WRITTEN REQUEST: Rewrite the lines below with "colour" swapped for "color" everywhere it occurs, keeping all else the same. Leave the pictures out.

(Data entries)
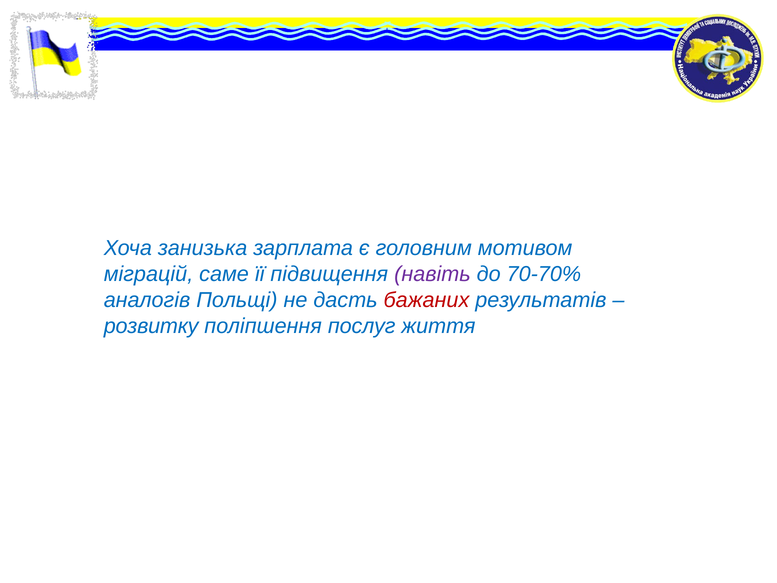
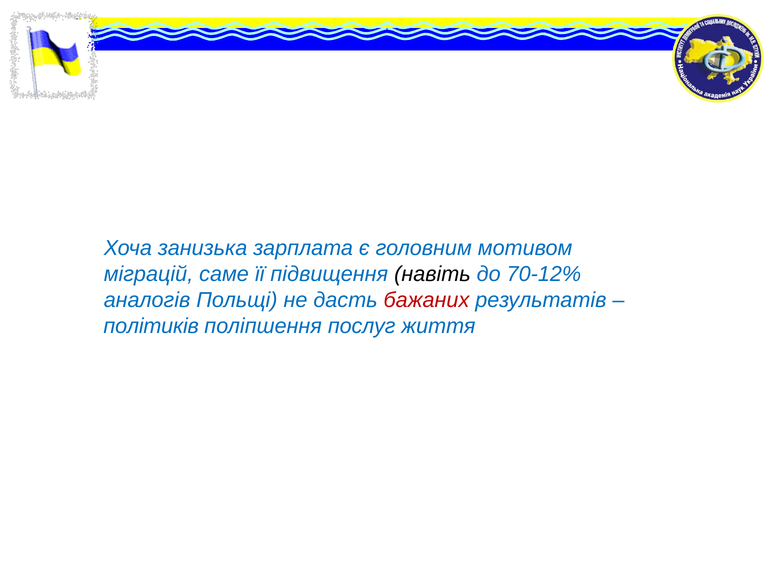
навіть colour: purple -> black
70-70%: 70-70% -> 70-12%
розвитку: розвитку -> політиків
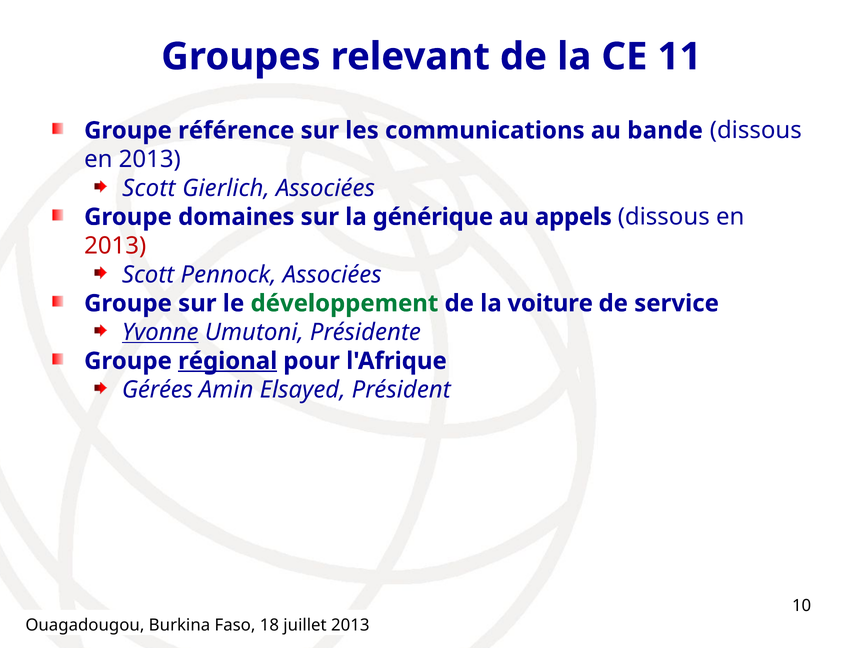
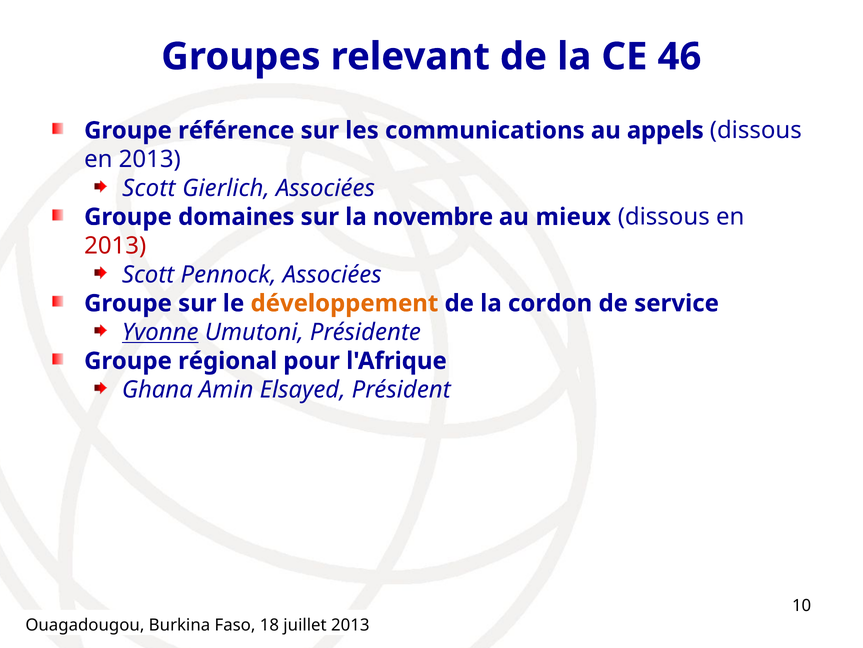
11: 11 -> 46
bande: bande -> appels
générique: générique -> novembre
appels: appels -> mieux
développement colour: green -> orange
voiture: voiture -> cordon
régional underline: present -> none
Gérées: Gérées -> Ghana
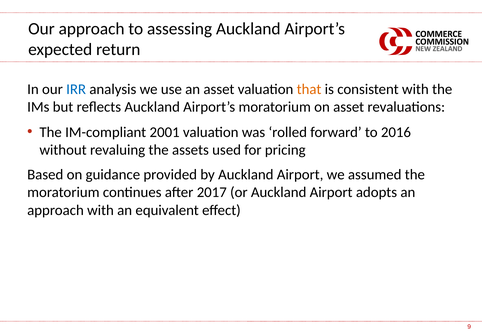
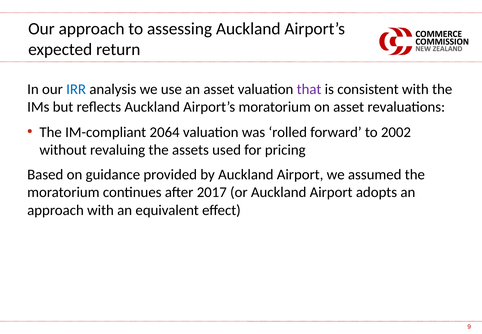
that colour: orange -> purple
2001: 2001 -> 2064
2016: 2016 -> 2002
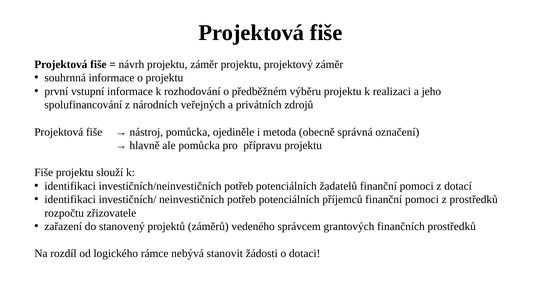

ANSWER FOR THIS EXERCISE:
навіть color: purple -> black
70-70%: 70-70% -> 70-12%
розвитку: розвитку -> політиків
11: 11 -> 46
bande: bande -> appels
générique: générique -> novembre
appels: appels -> mieux
développement color: green -> orange
voiture: voiture -> cordon
régional underline: present -> none
Gérées: Gérées -> Ghana
that color: orange -> purple
2001: 2001 -> 2064
2016: 2016 -> 2002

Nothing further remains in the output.